Wehler, who has taken a class taught by Miller-Young, said she feels strongly the educator did the right thing because the pro-life activists made the campus uncomfortable for students.
“The last thing we need are these people invading our community,” she said.
Students stand in solidarity with Miller-Young because they feel there should have been “trigger warnings” for the images the pro-life activists presented in the free-speech zone.
“I have a lot of feminist friends that went to them [pro-life protesters] with an educated academic response, because they were extremely triggered by these images, and the activists were saying this is for ‘women’s rights,’” Wehler said. “As feminist scholars and activists, we were insulted to hear that their cause is for women’s rights, because we felt personally attacked as women. Then, we were repeatedly called murderers. That is not okay.”

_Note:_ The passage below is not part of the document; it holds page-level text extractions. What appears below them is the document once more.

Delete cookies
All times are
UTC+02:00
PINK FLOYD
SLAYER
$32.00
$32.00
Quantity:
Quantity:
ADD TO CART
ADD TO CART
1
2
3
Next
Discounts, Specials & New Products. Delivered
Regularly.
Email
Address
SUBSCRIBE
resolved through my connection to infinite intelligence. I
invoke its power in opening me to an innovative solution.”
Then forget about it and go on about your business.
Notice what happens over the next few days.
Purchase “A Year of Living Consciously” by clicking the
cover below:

“In my opinion,” she added, “Professor Miller-Young would never attack anyone as the media suggests unless feeling an invasion of her own personal space like anyone else would in a fight or flight situation. … If the university did decide to revoke her employment, there would be a large uproar because she is so celebrated.”
However, not everyone feels that way.
The petition calling for Miller-Young’s termination says: “This is about someone who violated the law in several ways, disregarded the idea of freedom of speech, and tarnished the image of the UCSB.”

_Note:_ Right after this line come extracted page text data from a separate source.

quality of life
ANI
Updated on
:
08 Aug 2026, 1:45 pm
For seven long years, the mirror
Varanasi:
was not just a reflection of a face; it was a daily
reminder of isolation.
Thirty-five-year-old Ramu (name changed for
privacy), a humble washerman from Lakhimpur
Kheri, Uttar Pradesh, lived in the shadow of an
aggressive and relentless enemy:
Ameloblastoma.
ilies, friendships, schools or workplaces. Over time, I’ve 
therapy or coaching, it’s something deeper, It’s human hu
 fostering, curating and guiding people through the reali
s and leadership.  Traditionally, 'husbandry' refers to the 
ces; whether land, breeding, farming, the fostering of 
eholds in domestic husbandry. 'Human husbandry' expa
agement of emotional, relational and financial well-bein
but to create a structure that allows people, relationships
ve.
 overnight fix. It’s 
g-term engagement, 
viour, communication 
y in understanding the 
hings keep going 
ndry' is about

“Please know that this is not to show support for Pro-Life. This is to show support for our freedom of speech, our laws, and justice.”
Katie Devlin, a student at UCSB who does not support Miller-Young’s behavior, said she sees hypocrisy involved in the petition supporting Miller-Young.
“They talk about prioritizing the safety of our campus involving activists, yet it’s our professor that attacks somebody,” Devlin said in an interview with The College Fix. “I think it’s just the contrast that she is a feminist professor and stands for protecting women, yet she attacks a young girl.”
College Fix contributor Austin Yack is a student at UCSB.